“The butterfly teaches us to not be afraid of change and transformation for, as warm and fuzzy as a caterpillar may be, it is the butterfly that lives fully and beautifully after having endured the fear and darkness of the unknown to reach the light outside the cocoon.” Pg. 178, SUN BEAR.
Sharing and setting limitations.
I had two dreams last night where my animus was most distinctly attracting my curiosity. I was offered delicious food which I did not have to go shopping for or cook. Then in another dream I was kissed on the neck and lips gently as in some film noir by a man who looked like Tyrone Power. My animus, the unconscious masculine side of a woman, was asking for attention.
I am listening!
Then awake from the dream world enjoying the morning, I was outside with the cats in my garden. A lovely butterfly came with the usual circle dance up to me from the west. I was focused on the symbol of spring as were my cats. Thinking it was a bit early for such a transformation to happen.
I went back into my cave and did research.
I pulled out two books; The Once & Future Goddess, A Symbol For Our Time by Elinor W. Gandon (1989) and Dancing with the Wheel The Medicine Wheel, Workbook by SUNBEAR (1991).
As always, I learned new things about art, nature and being in tune with a moments time of learning, is so important, synchronicity wise.

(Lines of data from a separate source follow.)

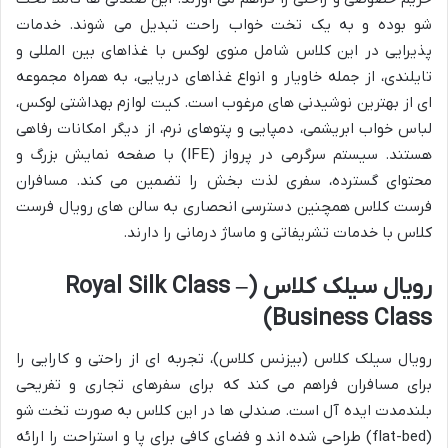
شو بوده و به یک تخت خواب راحت تبدیل می شوند. خدمات
پذیرایی در این کلاس شامل منوی لوکس با غذاهای بین المللی و
تایلندی، از جمله خاویار و انواع غذاهای دریایی، به همراه مجموعه
ای از بهترین نوشیدنی های مرغوب است. کیت لوازم بهداشتی لوکس،
لباس خواب ابریشمی، دمپایی و پتوهای نرم، از دیگر امکانات رفاهی
هستند. سیستم سرگرمی در پرواز (IFE) با صفحه نمایش بزرگ و
محتوای گسترده، سفری لذت بخش را تضمین می کند. مسافران
فرست کلاس همچنین دسترسی انحصاری به سالن های رویال فرست
کلاس با خدمات تشریفاتی و ماساژ درمانی را دارند.
رویال سیلک کلاس (Royal Silk Class –
Business Class)
رویال سیلک کلاس (بیزنس کلاس)، تجربه ای از راحتی و کارایی را
برای مسافران فراهم می کند که برای سفرهای تجاری و تفریحی
بلندمدت ایده آل است. صندلی ها در این کلاس به صورت تخت شو
(flat-bed) طراحی شده اند و فضای کافی برای پا و استراحت را ارائه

“Raven writes about what a courageous act of self-exposure it is for a woman to positively identify herself with her work and say something that challenges the existing and prevailing worldview. When she expresses herself without the support of a social, economic, and cultural base she has not participated in the mainstream of the culture. “The culture does not operate from her perspective. Her contribution has neither spoken to it, nor been understood by that system,” which is just what happened to Judy Chicago…
An energetic, assertive woman freely in touch with her own sexuality, and working directly from the erotic power, Chicago evolved an abstract form, the butterfly-vagina. This symbol was to become the core of her new iconography in The Dinner party, a monumental and complex work of art that is often misunderstood…
“The idea is obviously not to reduce all women to cunts, as society itself often does. [Chicago] sees the butterfly as metaphysical references to the whole issue of that it means to be ‘feminine,’ how that word reveals the slant in our values and how those values can be challenged by using the vernacular imagery of the female, ‘I was struggling with the issue of making the feminine holy.’ ”
Pg. 322 The RE-EMERGENCE OF THE GODDESS: A SYMBOL OF OUR TIME.
- Arlene Raven (Arlene Rubin: July 12, 1944, Baltimore, Maryland – August 1, 2006, Brooklyn, New York) was a feminist art historian, author, critic, educator, and curator. Raven was a co-founder of numerous feminist art organizations in Los Angeles in the 1970s.